Is there (or will there ever be) a way for us to accept dualism as part of the human condition, and yet at the same time transform it?  Is there a way to move from “either-or” to “both-and?”  The practical mystic Franciscan priest Richard Rohr says there is but his answer applies to individuals.  He tells me to accept the evil within myself but then to move beyond it by forgiving myself and focusing on my true self, the God within, the divinity which is a consequence of—a condition of—being “made in the image of God.”

It is hard to see how I could do that were I living in Syria today, but I can at least imagine myself being loving, even in that tormented environment. I cannot imagine myself behaving in a self-accepting way and loving others in the emotionally thin air of the hyper-rational world imagined and promised by the A.I. thinkers.

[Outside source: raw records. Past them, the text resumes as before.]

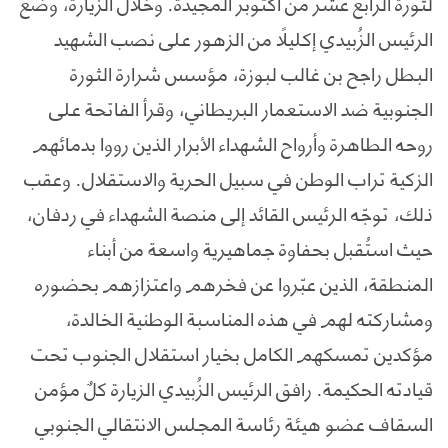
لثورة الرابع عشر من أكتوبر المجيدة. وخلال الزيارة، وضع
الرئيس الزُبيدي إكليلًا من الزهور على نصب الشهيد
البطل راجح بن غالب لبوزة، مؤسس شرارة الثورة
الجنوبية ضد الاستعمار البريطاني، وقرأ الفاتحة على
روحه الطاهرة وأرواح الشهداء الأبرار الذين رووا بدمائهم
الزكية تراب الوطن في سبيل الحرية والاستقلال. وعقب
ذلك، توجّه الرئيس القائد إلى منصة الشهداء في ردفان،
حيث استُقبل بحفاوة جماهيرية واسعة من أبناء
المنطقة، الذين عبّروا عن فخرهم واعتزازهم بحضوره
ومشاركته لهم في هذه المناسبة الوطنية الخالدة،
مؤكدين تمسكهم الكامل بخيار استقلال الجنوب تحت
قيادته الحكيمة. رافق الرئيس الزُبيدي الزيارة كلٌ مؤمن
السقاف عضو هيئة رئاسة المجلس الانتقالي الجنوبي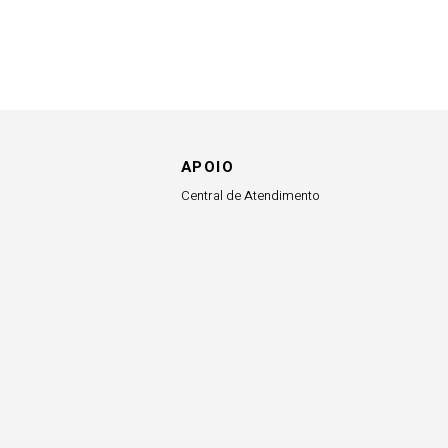
APOIO
Central de Atendimento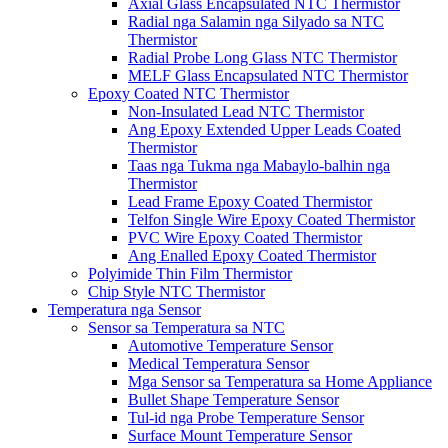
Axial Glass Encapsulated NTC Thermistor
Radial nga Salamin nga Silyado sa NTC
Thermistor
Radial Probe Long Glass NTC Thermistor
MELF Glass Encapsulated NTC Thermistor
Epoxy Coated NTC Thermistor
Non-Insulated Lead NTC Thermistor
Ang Epoxy Extended Upper Leads Coated
Thermistor
Taas nga Tukma nga Mabaylo-balhin nga
Thermistor
Lead Frame Epoxy Coated Thermistor
Telfon Single Wire Epoxy Coated Thermistor
PVC Wire Epoxy Coated Thermistor
Ang Enalled Epoxy Coated Thermistor
Polyimide Thin Film Thermistor
Chip Style NTC Thermistor
Temperatura nga Sensor
Sensor sa Temperatura sa NTC
Automotive Temperature Sensor
Medical Temperatura Sensor
Mga Sensor sa Temperatura sa Home Appliance
Bullet Shape Temperature Sensor
Tul-id nga Probe Temperature Sensor
Surface Mount Temperature Sensor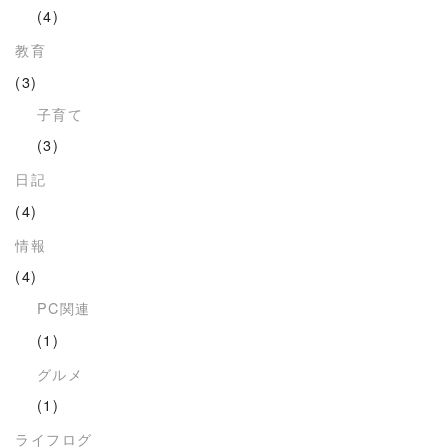
(4)
教育
(3)
子育て
(3)
日記
(4)
情報
(4)
PC関連
(1)
グルメ
(1)
ライフログ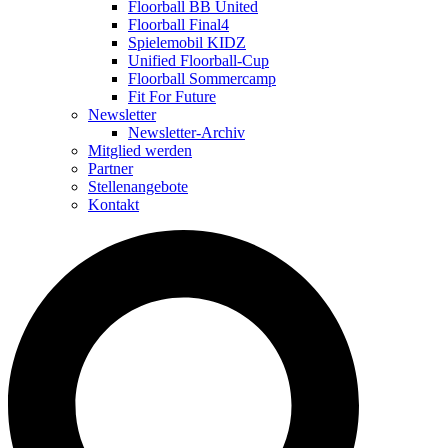
Floorball BB United
Floorball Final4
Spielemobil KIDZ
Unified Floorball-Cup
Floorball Sommercamp
Fit For Future
Newsletter
Newsletter-Archiv
Mitglied werden
Partner
Stellenangebote
Kontakt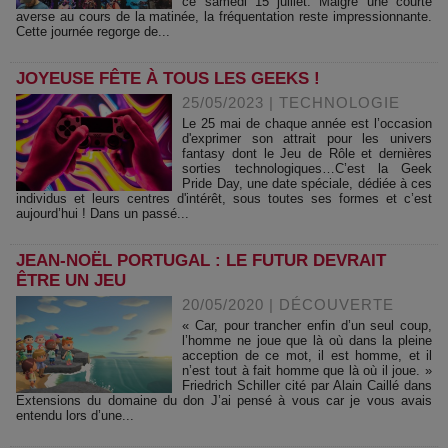
ce samedi 15 juillet. Malgré une courte
averse au cours de la matinée, la fréquentation reste impressionnante.
Cette journée regorge de...
JOYEUSE FÊTE À TOUS LES GEEKS !
25/05/2023
|
TECHNOLOGIE
Le 25 mai de chaque année est l’occasion
d'exprimer son attrait pour les univers
fantasy dont le Jeu de Rôle et dernières
sorties technologiques…C’est la Geek
Pride Day, une date spéciale, dédiée à ces
individus et leurs centres d'intérêt, sous toutes ses formes et c’est
aujourd’hui ! Dans un passé...
JEAN-NOËL PORTUGAL : LE FUTUR DEVRAIT
ÊTRE UN JEU
20/05/2020
|
DÉCOUVERTE
« Car, pour trancher enfin d’un seul coup,
l’homme ne joue que là où dans la pleine
acception de ce mot, il est homme, et il
n’est tout à fait homme que là où il joue. »
Friedrich Schiller cité par Alain Caillé dans
Extensions du domaine du don J’ai pensé à vous car je vous avais
entendu lors d’une...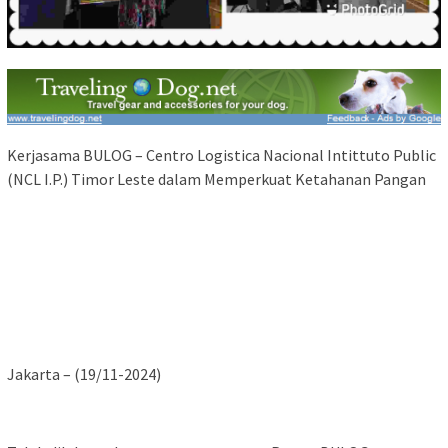
Kerjasama BULOG – Centro Logistica Nacional Intittuto Public
(NCL I.P.) Timor Leste dalam Memperkuat Ketahanan Pangan
Jakarta – (19/11-2024)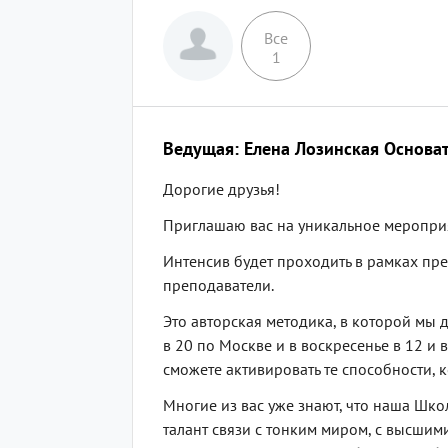
Все
1
Ведущая: Елена Лозинская Основат
Дорогие друзья!
Приглашаю вас на уникальное мероприя
Интенсив будет проходить в рамках пре
преподаватели.
Это авторская методика, в которой мы д
в 20 по Москве и в воскресенье в 12 и 
сможете активировать те способности, 
Многие из вас уже знают, что наша Шко
талант связи с тонким миром, с высшими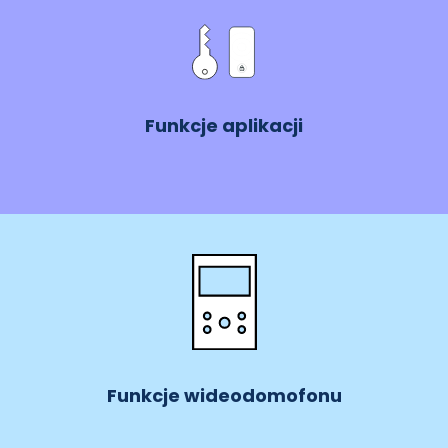
Funkcje aplikacji
Funkcje wideodomofonu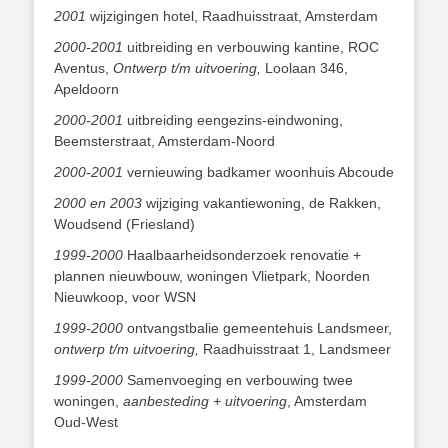
2001
wijzigingen hotel, Raadhuisstraat, Amsterdam
2000-2001
uitbreiding en verbouwing kantine, ROC
Aventus,
Ontwerp t/m uitvoering,
Loolaan 346,
Apeldoorn
2000-2001
uitbreiding eengezins-eindwoning,
Beemsterstraat, Amsterdam-Noord
2000-2001
vernieuwing badkamer woonhuis Abcoude
2000 en 2003
wijziging vakantiewoning, de Rakken,
Woudsend (Friesland)
1999-2000
Haalbaarheidsonderzoek renovatie +
plannen nieuwbouw, woningen Vlietpark, Noorden
Nieuwkoop, voor WSN
1999-2000
ontvangstbalie gemeentehuis Landsmeer,
ontwerp t/m uitvoering,
Raadhuisstraat 1, Landsmeer
1999-2000
Samenvoeging en verbouwing twee
woningen,
aanbesteding + uitvoering
, Amsterdam
Oud-West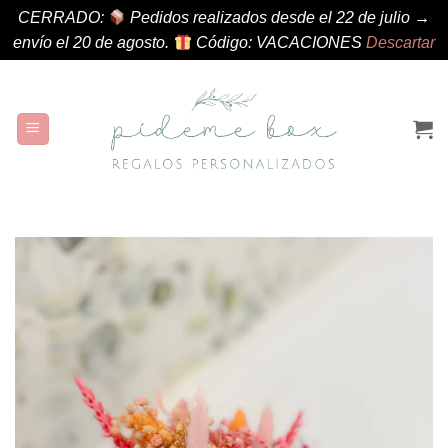
CERRADO:
Pedidos realizados desde el 22 de julio →
envío el 20 de agosto.
Código: VACACIONES
Descartar
Saltar
al
contenido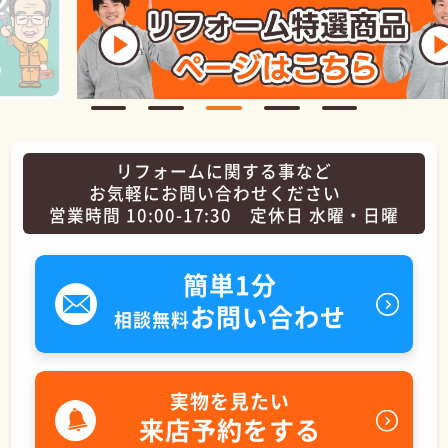
リフォームに関する事など
お気軽にお問い合わせください
営業時間 10:00-17:30 定休日 水曜・日曜
簡単1分
お問い合わせ
相談無料
実物を見たい
来店予約をする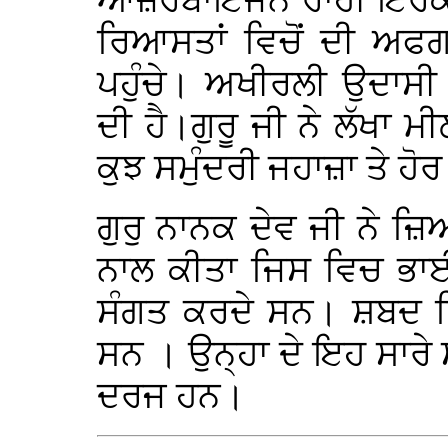
ਆਜ਼ਰਬਾਇਜਨ ਰਾਹੀਂ ਇਰਕ,
ਰਿਆਸਤਾਂ ਵਿਚੋਂ ਦੀ ਅਫਗ
ਪਹੁੰਚੇ। ਅਖੀਰਲੀ ਉਦਾਸੀ
ਦੀ ਹੈ।ਗੁਰੂ ਜੀ ਨੇ ਲੱਖਾ ਮ
ਕੁਝ ਸਮੁੰਦਰੀ ਜਹਾਜ਼ਾ ਤੇ ਹੋਰ
ਗੁਰੁ ਨਾਨਕ ਦੇਵ ਜੀ ਨੇ 
ਨਾਲ ਕੀਤਾ ਜਿਸ ਵਿਚ ਭਾ
ਸੰਗਤ ਕਰਦੇ ਸਨ। ਸ਼ਬਦ ਸਿਧ
ਸਨ । ਉਨ੍ਹਾ ਦੇ ਇਹ ਸਾਰੇ 
ਦਰਜ ਹਨ।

Franciscan “practical mystic” Richard Rohr writes that non-dual or non-polar thinking “teaches you how to hold creative tensions, how to live with paradox and contradictions, how not to run from mystery and . . .how to practice what all religions teach as necessary: compassion, mercy, living kindness, patience, forgiveness, and humility.” [Yes, And…Daily Meditations (Franciscan Media, 2013), 405.]

We live in a strong world in which we kill each other with a stone age brutality enhanced by a level of technology that helps us make that killing more efficient. Yet we have also reached a point where that same technology can explore and even mimic the behavior of our last frontier, the human brain.

  May God help us live with that “paradox and contradiction.”

And maybe we should continue that Time subscription for another year.

One reply on “Dualism: Syria and A.I.”

Well written, my friend, but I cannot shake the feeling that all talk of “Oneness” is but another instance of human beings whistling by the graveyard.

We INSIST on being so important that no divinity worth his or her salt could possibly ignore US!

We might just be drifters in a universe absolutely beyond comprehending, let alone becoming “one” with it.

As we get older we rather naturally hope that “now” isn’t all there is for us. But that hope does not change what is.